Business leaders discuss Greensboro’s contract bidding process
GREENSBORO, N.C. — The city held its first focus group on Thursday to meet with representatives from with women and minority owned business to discuss how the city can work better with historically underutilized businesses.
Mark Oglesby used to own Worldwide Distribution, a construction subcontractor, that worked on projects like the new Guilford County Jail. He says running a small business is tough, but getting a City of Greensboro contract was even tougher.
“It was easy enough to start the process but … I don’t get paid on starting the process, I get paid on jobs,” said Oglesby.

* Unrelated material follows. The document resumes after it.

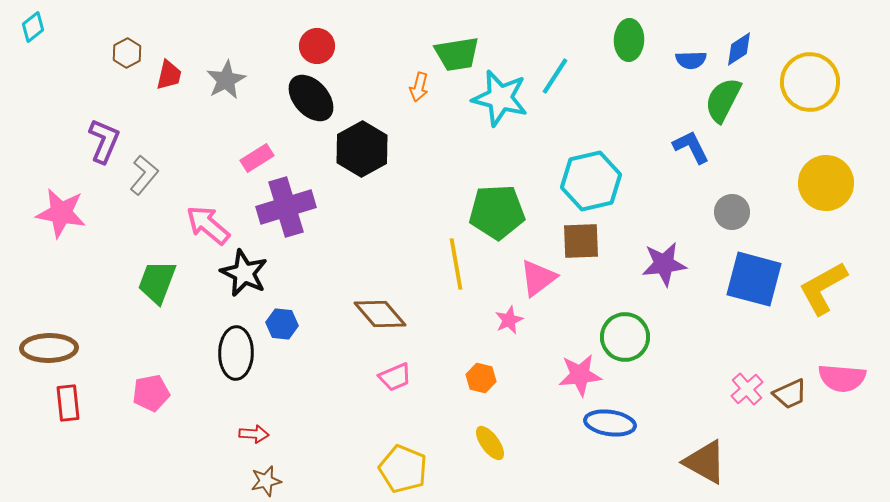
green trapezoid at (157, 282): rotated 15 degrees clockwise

Oglesby ended up closing his business, he says because of a few factors – a bad economy, being squeezed out by larger companies, and an unequal bidding process for local government contracts.
That’s exactly what Gerry McCants wants to hear about at the focus groups as the chairperson collecting ideas to even the playing field.
“We need to do more work to make sure there’s an equal share of work for minority businesses,” said McCants.
A consultant studied how well the City of Greensboro works with women and minority owned business, and the results were terrible.
“It’s not good for business. Small businesses play a major part in terms of economic development in terms of Greensboro and the region,” said McCants.
The chair person hopes some of the ideas that come from this meeting end up changing the way the City of Greensboro does business.
The Community Relations Steering Committee for Minority and Women Business Enterprise is holding more meetings on Tuesday, September 18, 8-10 am and 6-8 pm and Thursday, September 20, 10 am to 12 noon. Each meeting will be held at the Simkins Indoor Sports Pavilion, Barber Park.
The committee will present ideas to the city and the city council could vote to change the way the city’s bidding process works.